__EXERCISE BRIEF__:
Here is a listing, set out below; repeat its lines from the one with "coffee cup: none" to the last, both included, and leave out the pictures.

<<<<

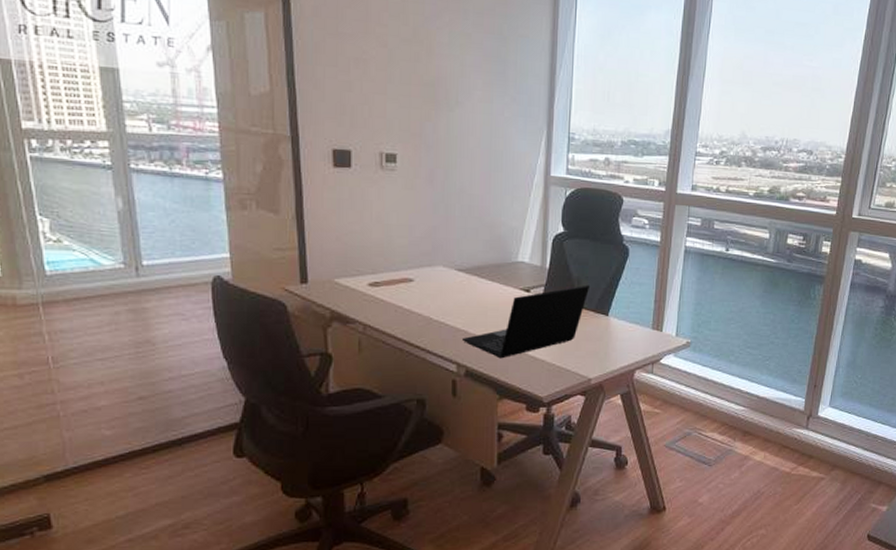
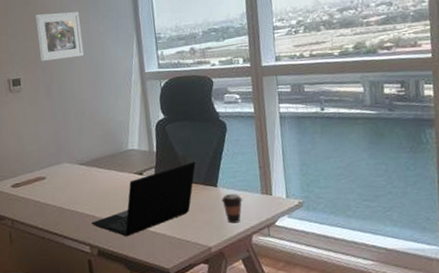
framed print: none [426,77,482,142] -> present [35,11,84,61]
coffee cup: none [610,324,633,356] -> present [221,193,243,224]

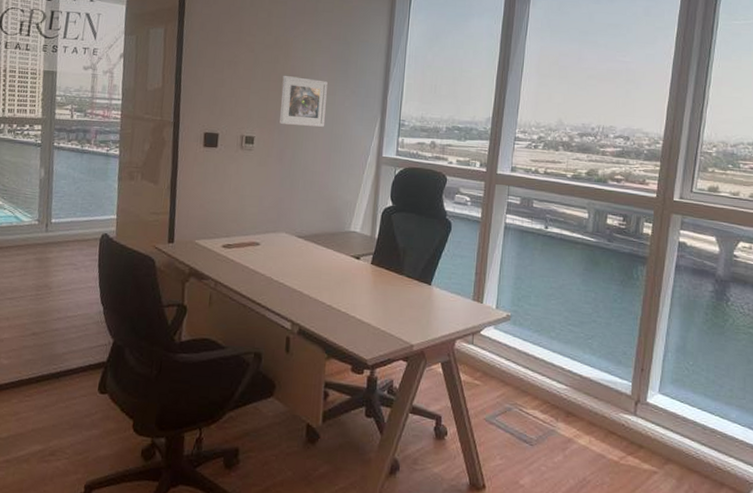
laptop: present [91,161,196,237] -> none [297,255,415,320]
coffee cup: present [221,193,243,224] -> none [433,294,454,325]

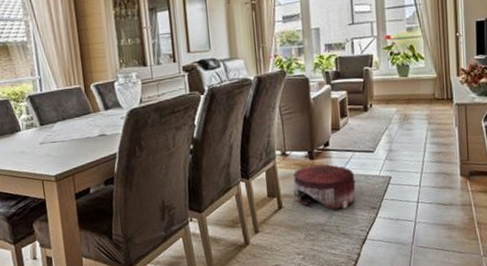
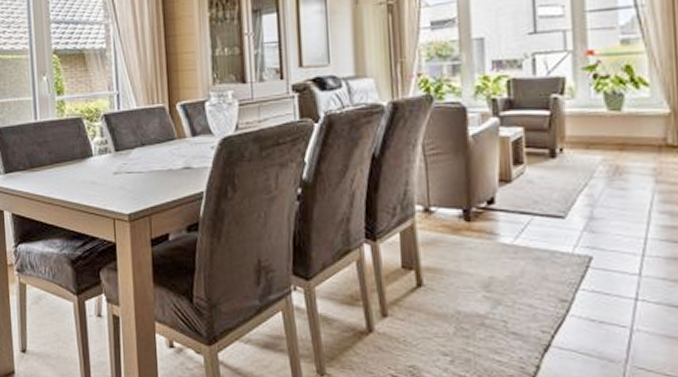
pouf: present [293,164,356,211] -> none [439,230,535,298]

>>>>

__TASK OUTPUT__:
coffee cup: none [610,324,633,356] -> present [221,193,243,224]

laptop: present [91,161,196,237] -> none [297,255,415,320]
coffee cup: present [221,193,243,224] -> none [433,294,454,325]

pouf: present [293,164,356,211] -> none [439,230,535,298]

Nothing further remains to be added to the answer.